AE 12: Modelling penguins
In this application exercise we will be studying penguins. The data can be found in the palmerpenguins package and we will use tidyverse and tidymodels for data exploration and modeling, respectively.
You’ve seen the penguins
data far too much at this point (sorry!!!), but we’re going to bring it back one more time.
glimpse(penguins)
Rows: 344
Columns: 8
$ species <fct> Adelie, Adelie, Adelie, Adelie, Adelie, Adelie, Adel…
$ island <fct> Torgersen, Torgersen, Torgersen, Torgersen, Torgerse…
$ bill_length_mm <dbl> 39.1, 39.5, 40.3, NA, 36.7, 39.3, 38.9, 39.2, 34.1, …
$ bill_depth_mm <dbl> 18.7, 17.4, 18.0, NA, 19.3, 20.6, 17.8, 19.6, 18.1, …
$ flipper_length_mm <int> 181, 186, 195, NA, 193, 190, 181, 195, 193, 190, 186…
$ body_mass_g <int> 3750, 3800, 3250, NA, 3450, 3650, 3625, 4675, 3475, …
$ sex <fct> male, female, female, NA, female, male, female, male…
$ year <int> 2007, 2007, 2007, 2007, 2007, 2007, 2007, 2007, 2007…
Part 1
Our goal is to understand better how various body measurements and attributes of penguins relate to their body mass. First, we are going to investigate the relationship between a penguins’ flipper lengths and their body masses.
- Based on our research focus, body mass is the response variable.
Task 1 - Exploratory Data Analysis: Visualize the relationship between flipper length and body mass of penguins.
# Add code here!
Correlation
Task 2 - Complete the following
-
Question: What is correlation? What values can correlation take?
*Add answer here.
NoteAre you good at guessing correlation? Give it a try with this game!
Code: What is the correlation between flipper length and body mass of penguins?
# add code here
Defining, fitting, and summarizing a model
Task 3 (Demo) : Write the population model (model for the true values) below that explains the relationship between body mass and flipper length.
Add answer here!
Task 4: Fit the linear regression model and display the results. Write the estimated model output below.
# add code here
Writee model output here.
Task 5: Interpret the slope and the intercept in the context of the data.
Intercept:
Slope:
Task 6: Recreate the visualization from above, this time adding a regression line to the visualization geom_smooth(method = "lm")
.
# add code here
Task 7 (Demo): What is the estimated body mass for a penguin with a flipper length of 210?
# add code here
Task 8: What is the estimated body mass for a penguin with a flipper length of 100? Add code to find it! Is there anything weird about making this prediction?
# add code here
Part 2: Another model
Task 9: A different researcher wants to look at body weight of penguins based on the island they were recorded on.
-
Question: How are the variables involved in this analysis different?

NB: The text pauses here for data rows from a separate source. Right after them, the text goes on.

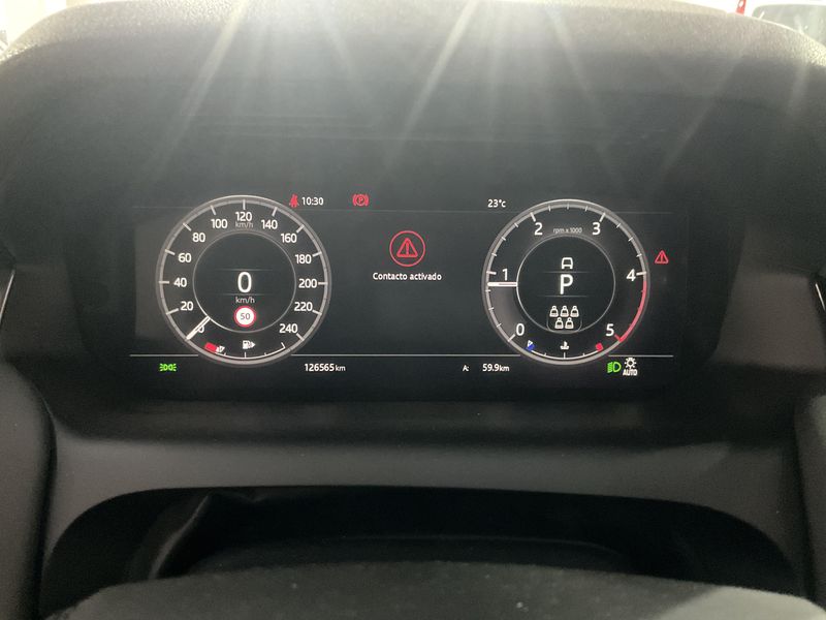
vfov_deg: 48.2
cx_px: 413
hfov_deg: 61.7
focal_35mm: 29
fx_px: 692
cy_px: 310
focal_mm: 3
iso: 500
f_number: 1.8
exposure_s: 1/20
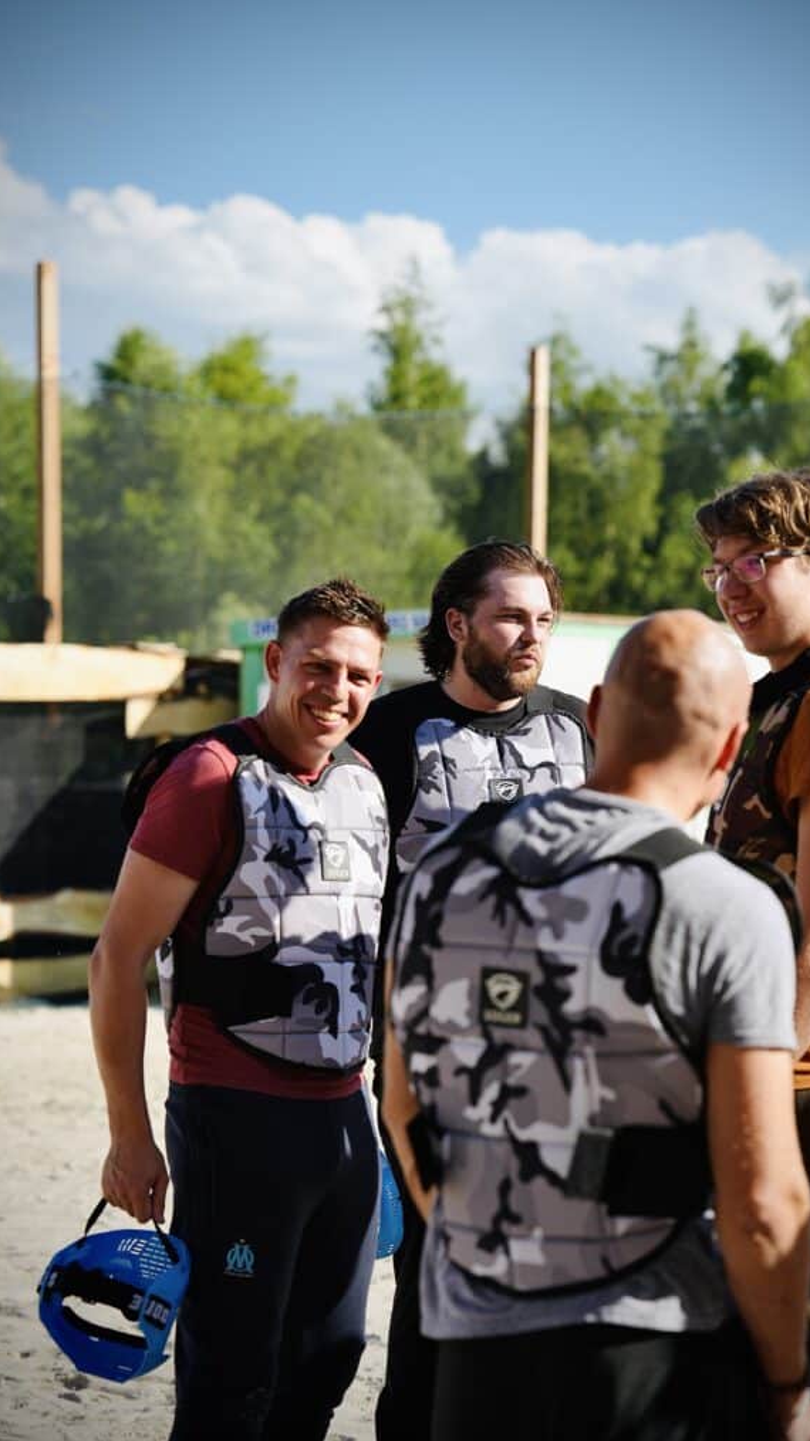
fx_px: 3476
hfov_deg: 13.3
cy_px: 716
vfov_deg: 23.4
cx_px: 458
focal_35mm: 91
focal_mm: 86
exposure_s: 1/800
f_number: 4.5
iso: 100
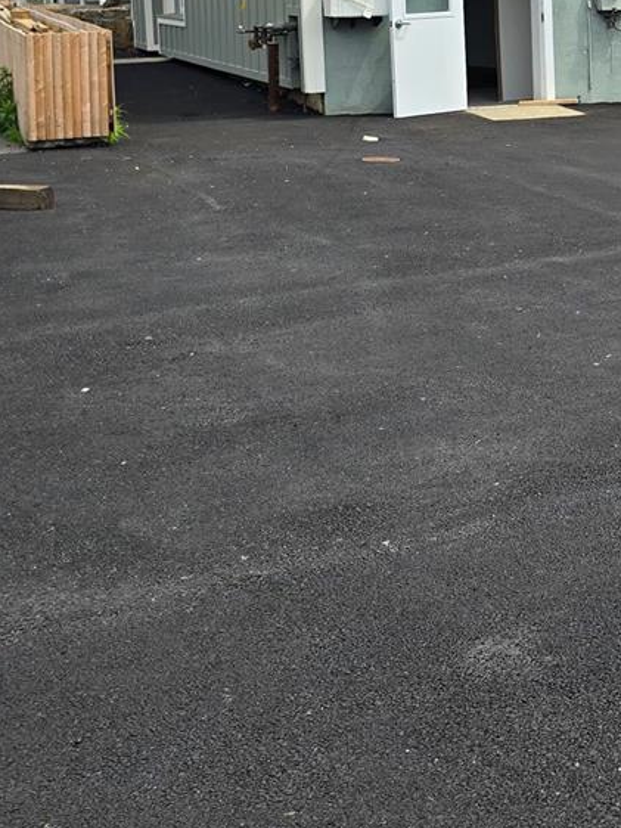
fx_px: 1506
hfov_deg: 21.5
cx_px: 766
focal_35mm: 63
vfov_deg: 29.2
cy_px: 56
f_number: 1.7
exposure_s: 1/699
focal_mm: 6.3
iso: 12
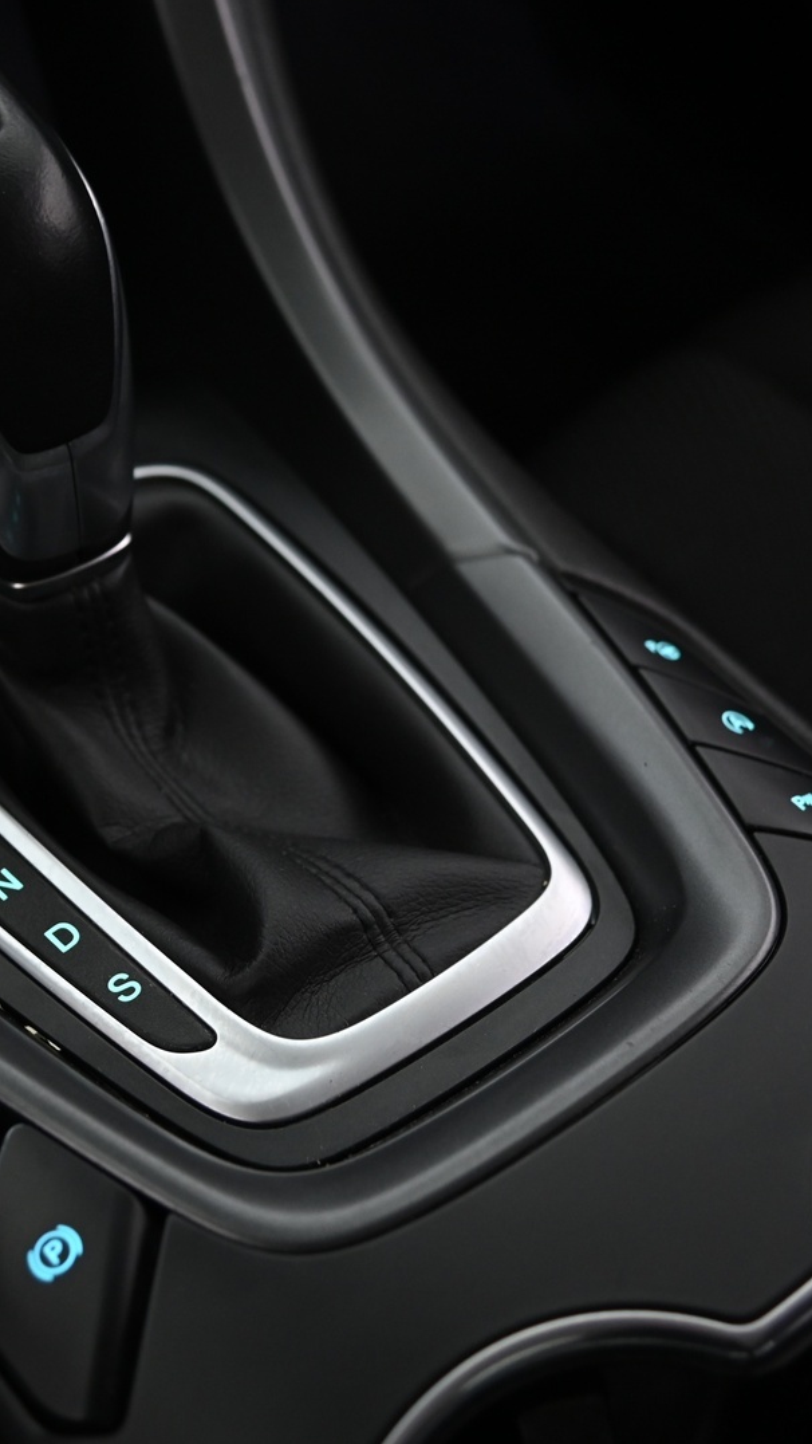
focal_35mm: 60
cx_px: 338
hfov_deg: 20.0
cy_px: 723
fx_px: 2296
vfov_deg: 34.9
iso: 2000
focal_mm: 38
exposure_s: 1/25
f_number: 4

Add answer here. Code: Make an appropriate visualization to investigate this relationship below. Additionally, calculate the mean body mass by island.
# add plot here
# add mean by island
Task 10: Change the geom of your previous plot to geom_point()
. Is this plot useful?
# add code here
Task 11: Fit the linear regression model and display the results. Write the estimated model output below.
# add code here
Interpreting Categorical Predictors
Task 12: Fill in the blanks.
- The baseline island is ________.
Intercept: Penguins from _________ island are expected to weigh, on average, _______ grams.
-
Slopes:
Penguins from _________ are expected to weigh, on average, _______ grams _____ than those from _______.
Penguins from _________ island are expected to weigh, on average, ________ grams _______ than those from _______.
Prediction:
Task 13 (Demo): What is the estimated body weight of a penguin on Biscoe island? What are the estimated body weights of penguins on Dream and Torgersen islands?
# add code here